*PROBLEM DESCRIPTION*. Copy out the text of every item below word for word, and leave the pictures out of your answer.

Images of plotted data
══════════════════════════════

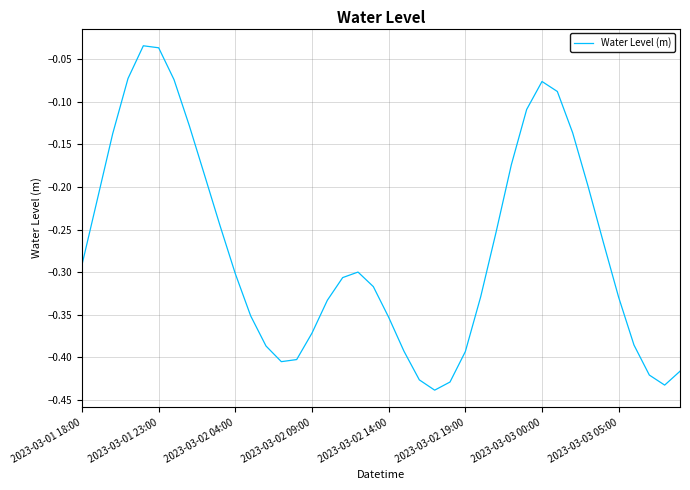

What is the difference between the second highest and minimum values?

0.4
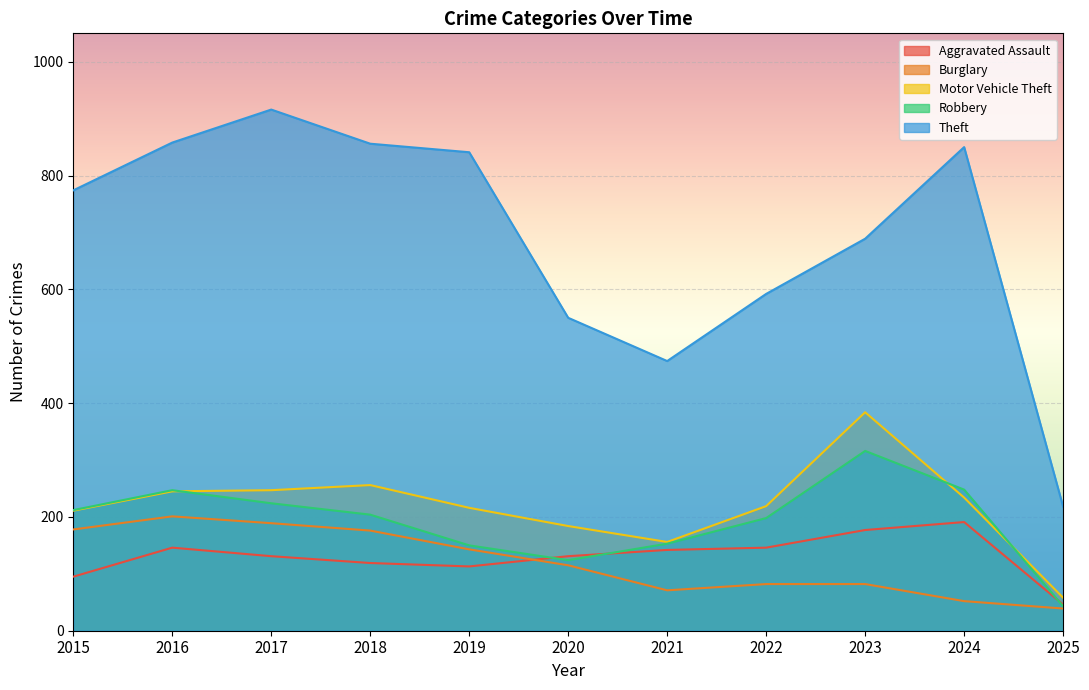

Which label corresponds to the smallest value in the chart?

2025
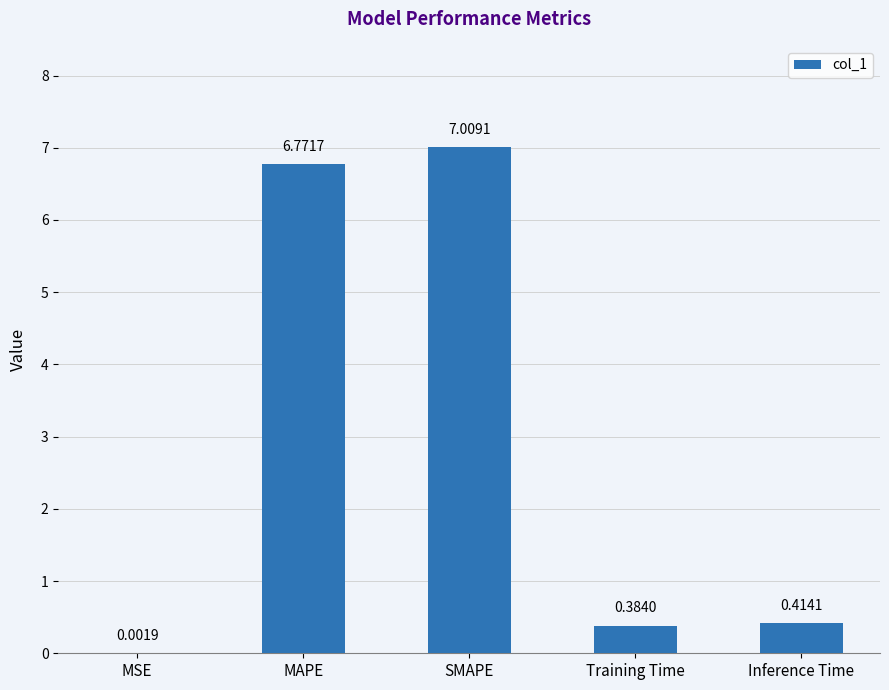

What is the change in value from SMAPE to Inference Time?

-6.6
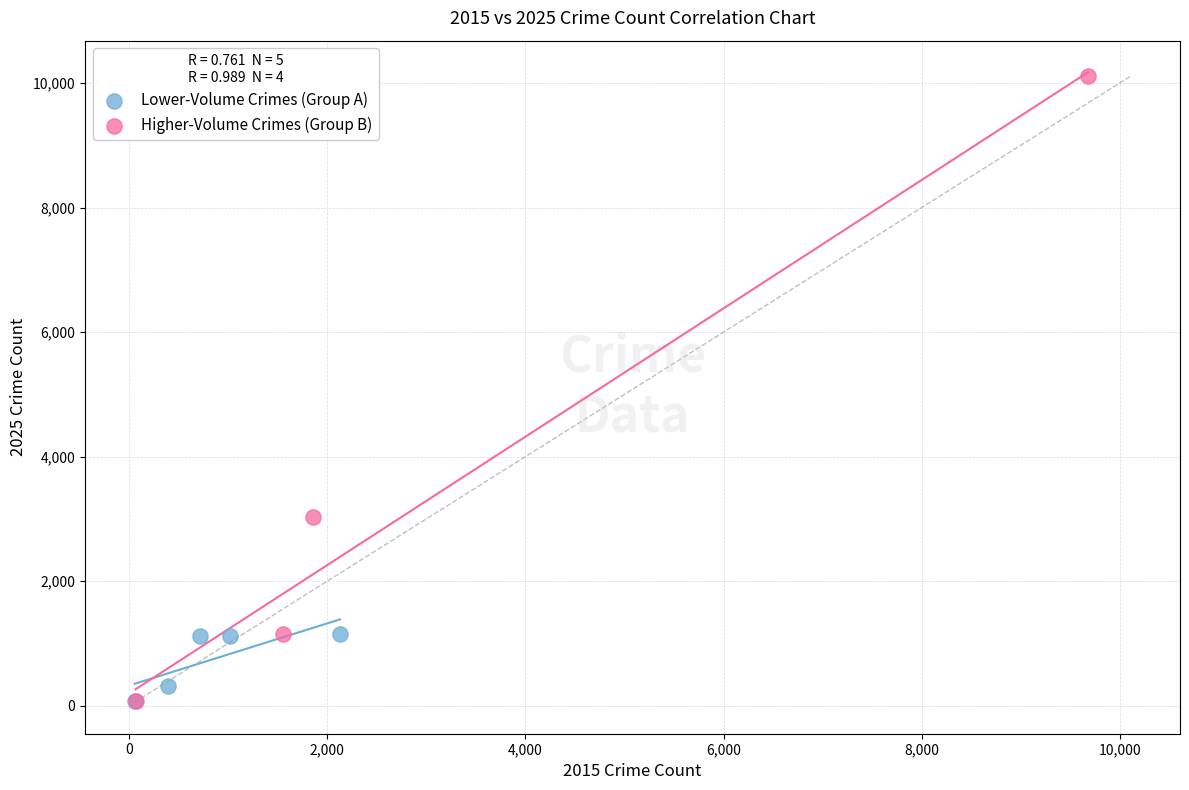

Which series contains the highest Y value?

Higher-Volume Crimes (Group B)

══════════════════════════════

*ANSWER TO THIS TASK*.
What is the difference between the second highest and minimum values?

0.4

Which label corresponds to the smallest value in the chart?

2025

What is the change in value from SMAPE to Inference Time?

-6.6

Which series contains the highest Y value?

Higher-Volume Crimes (Group B)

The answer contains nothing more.